### DATA RECORDS

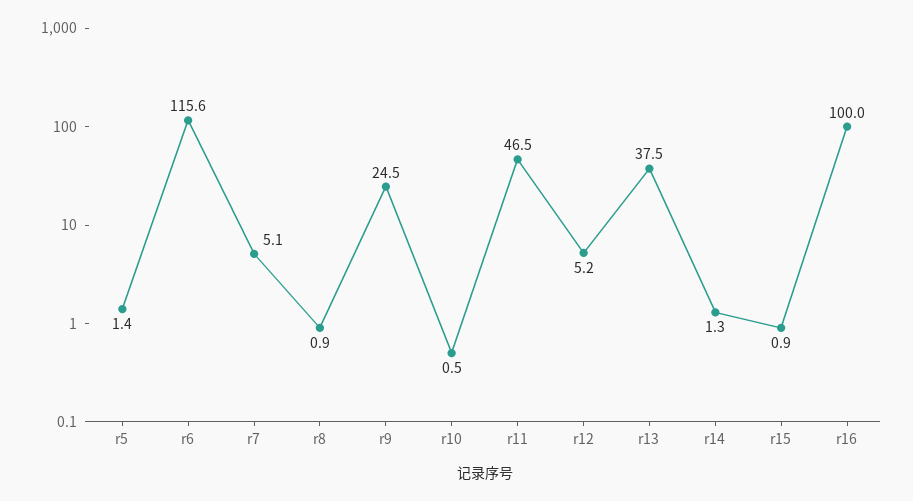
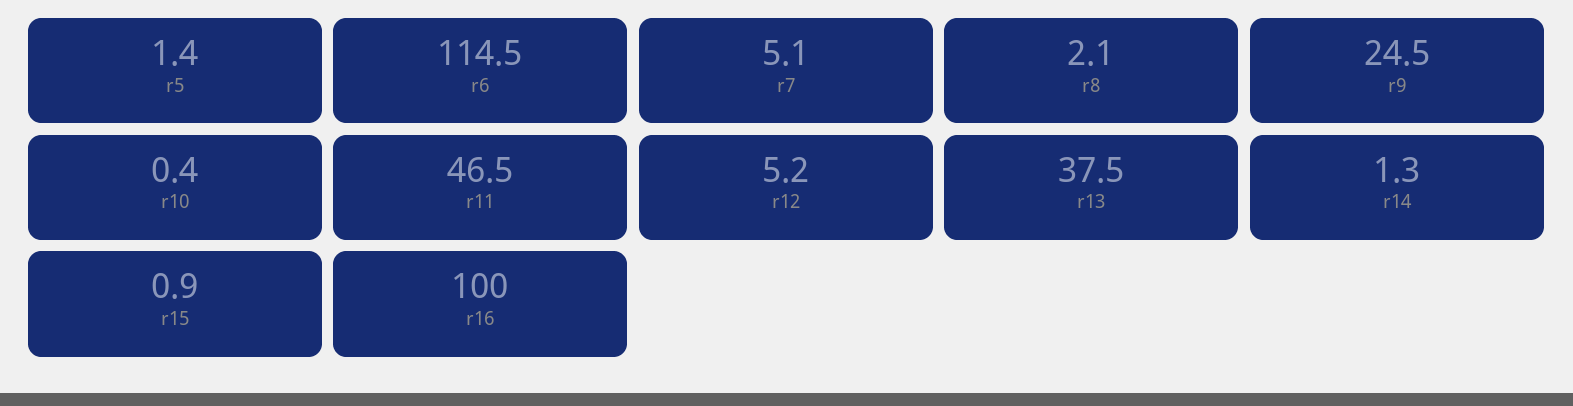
  {
    "r5": 1.4,
-   "r6": 115.6,
+   "r6": 114.5,
    "r7": 5.1,
-   "r8": 0.9,
+   "r8": 2.1,
    "r9": 24.5,
-   "r10": 0.5,
+   "r10": 0.4,
    "r11": 46.5,
    "r12": 5.2,
    "r13": 37.5,
    "r14": 1.3,
    "r15": 0.9,
    "r16": 100
  }

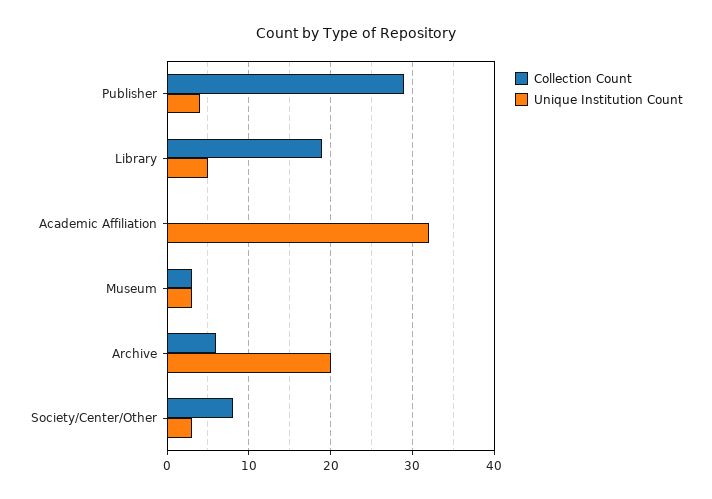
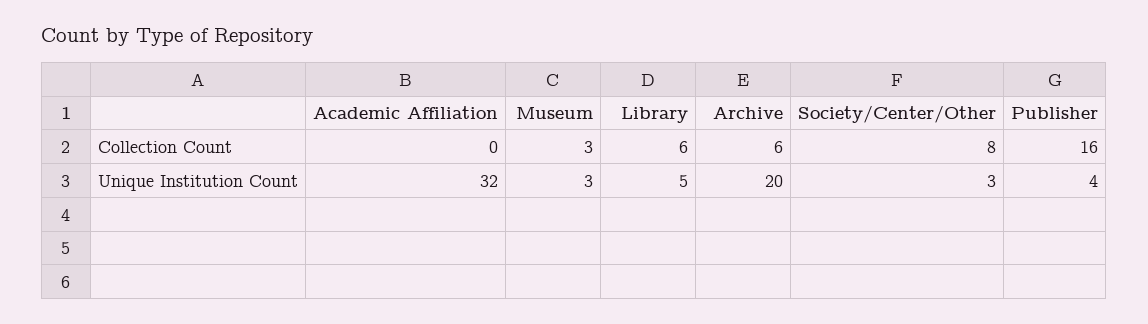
  {
    "Collection Count": {
-     "Publisher": 29,
+     "Publisher": 16,
-     "Library": 19,
+     "Library": 6,
      "Academic Affiliation": 0,
      "Museum": 3,
      "Archive": 6,
      "Society/Center/Other": 8
    },
    "Unique Institution Count": {
      "Publisher": 4,
      "Library": 5,
      "Academic Affiliation": 32,
      "Museum": 3,
      "Archive": 20,
      "Society/Center/Other": 3
    }
  }

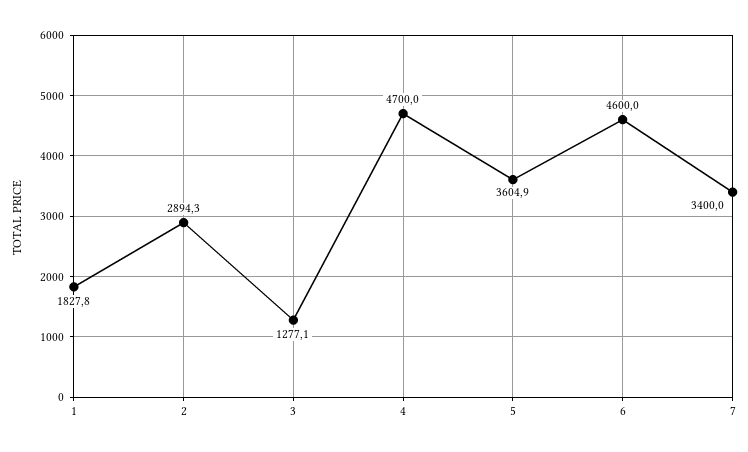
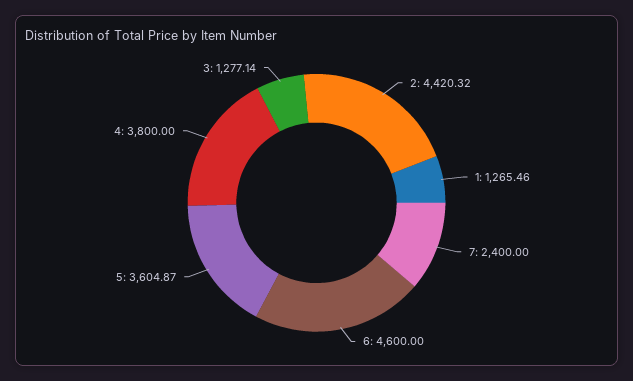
  {
-   "1": 1827.8,
+   "1": 1265.46,
-   "2": 2894.3,
+   "2": 4420.32,
    "3": 1277.14,
-   "4": 4700,
+   "4": 3800,
    "5": 3604.87,
    "6": 4600,
-   "7": 3400
+   "7": 2400
  }

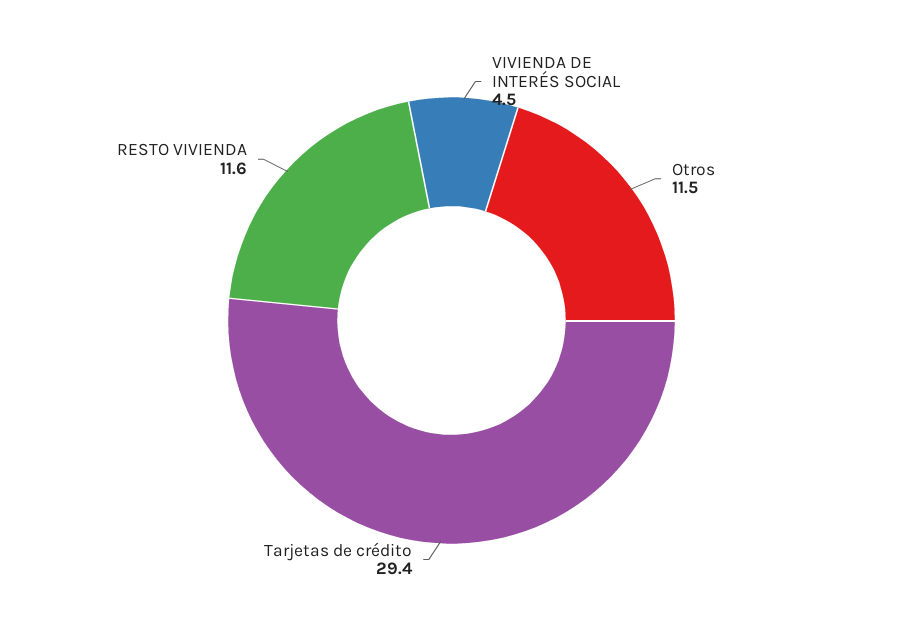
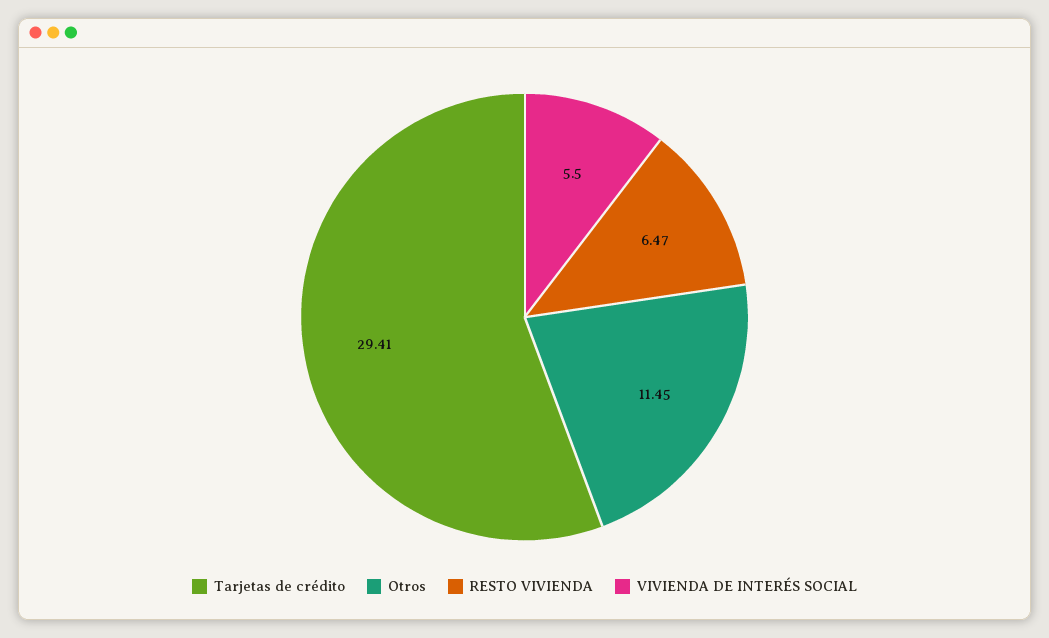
  {
-   "VIVIENDA DE INTERÉS SOCIAL": 4.5,
+   "VIVIENDA DE INTERÉS SOCIAL": 5.5,
    "Otros": 11.45,
    "Tarjetas de crédito": 29.41,
-   "RESTO VIVIENDA": 11.6
+   "RESTO VIVIENDA": 6.47
  }

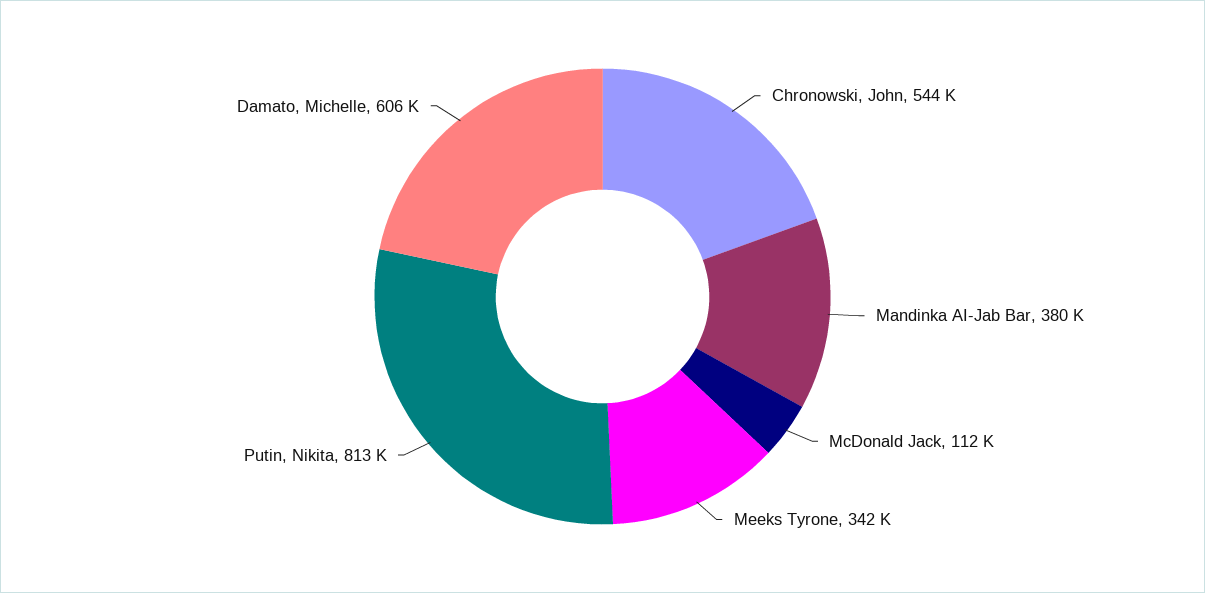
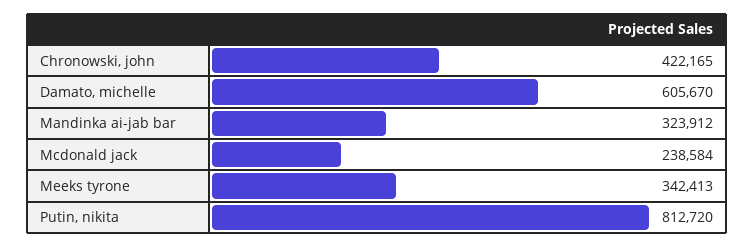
  {
-   "Chronowski, John": 544000,
+   "Chronowski, John": 422165,
-   "Mandinka AI-Jab Bar": 380000,
+   "Mandinka AI-Jab Bar": 323912,
-   "McDonald Jack": 112000,
+   "McDonald Jack": 238584,
    "Meeks Tyrone": 342413,
    "Putin, Nikita": 812720,
    "Damato, Michelle": 605670
  }

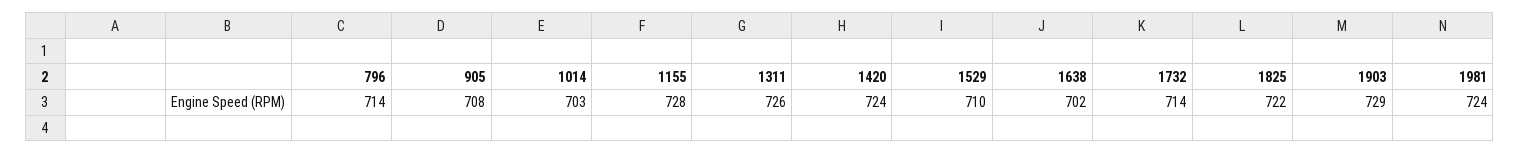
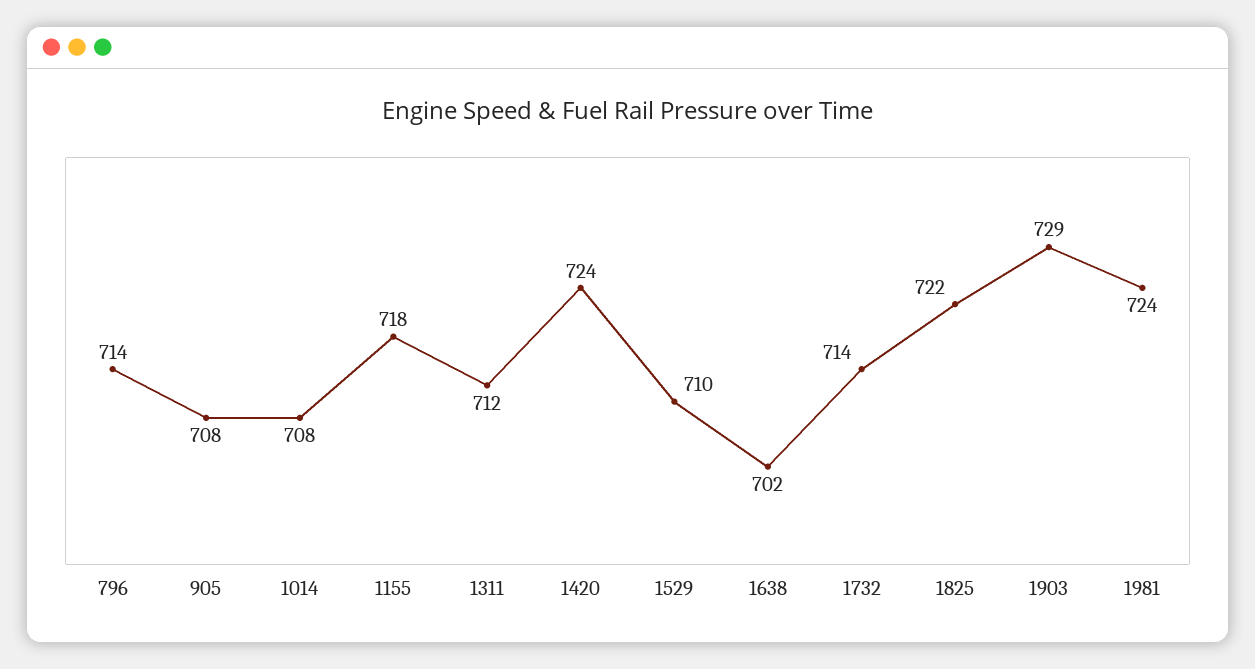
  {
    "796": 714,
    "905": 708,
-   "1014": 703,
+   "1014": 708,
-   "1155": 728,
+   "1155": 718,
-   "1311": 726,
+   "1311": 712,
    "1420": 724,
    "1529": 710,
    "1638": 702,
    "1732": 714,
    "1825": 722,
    "1903": 729,
    "1981": 724
  }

######

• _WHAT THE TASK ASKS_
Without the images, output all the entries exactly as they stand.

• _EXERCISE RESULT_
  {
    "r5": 1.4,
-   "r6": 115.6,
+   "r6": 114.5,
    "r7": 5.1,
-   "r8": 0.9,
+   "r8": 2.1,
    "r9": 24.5,
-   "r10": 0.5,
+   "r10": 0.4,
    "r11": 46.5,
    "r12": 5.2,
    "r13": 37.5,
    "r14": 1.3,
    "r15": 0.9,
    "r16": 100
  }

  {
    "Collection Count": {
-     "Publisher": 29,
+     "Publisher": 16,
-     "Library": 19,
+     "Library": 6,
      "Academic Affiliation": 0,
      "Museum": 3,
      "Archive": 6,
      "Society/Center/Other": 8
    },
    "Unique Institution Count": {
      "Publisher": 4,
      "Library": 5,
      "Academic Affiliation": 32,
      "Museum": 3,
      "Archive": 20,
      "Society/Center/Other": 3
    }
  }

  {
-   "1": 1827.8,
+   "1": 1265.46,
-   "2": 2894.3,
+   "2": 4420.32,
    "3": 1277.14,
-   "4": 4700,
+   "4": 3800,
    "5": 3604.87,
    "6": 4600,
-   "7": 3400
+   "7": 2400
  }

  {
-   "VIVIENDA DE INTERÉS SOCIAL": 4.5,
+   "VIVIENDA DE INTERÉS SOCIAL": 5.5,
    "Otros": 11.45,
    "Tarjetas de crédito": 29.41,
-   "RESTO VIVIENDA": 11.6
+   "RESTO VIVIENDA": 6.47
  }

  {
-   "Chronowski, John": 544000,
+   "Chronowski, John": 422165,
-   "Mandinka AI-Jab Bar": 380000,
+   "Mandinka AI-Jab Bar": 323912,
-   "McDonald Jack": 112000,
+   "McDonald Jack": 238584,
    "Meeks Tyrone": 342413,
    "Putin, Nikita": 812720,
    "Damato, Michelle": 605670
  }

  {
    "796": 714,
    "905": 708,
-   "1014": 703,
+   "1014": 708,
-   "1155": 728,
+   "1155": 718,
-   "1311": 726,
+   "1311": 712,
    "1420": 724,
    "1529": 710,
    "1638": 702,
    "1732": 714,
    "1825": 722,
    "1903": 729,
    "1981": 724
  }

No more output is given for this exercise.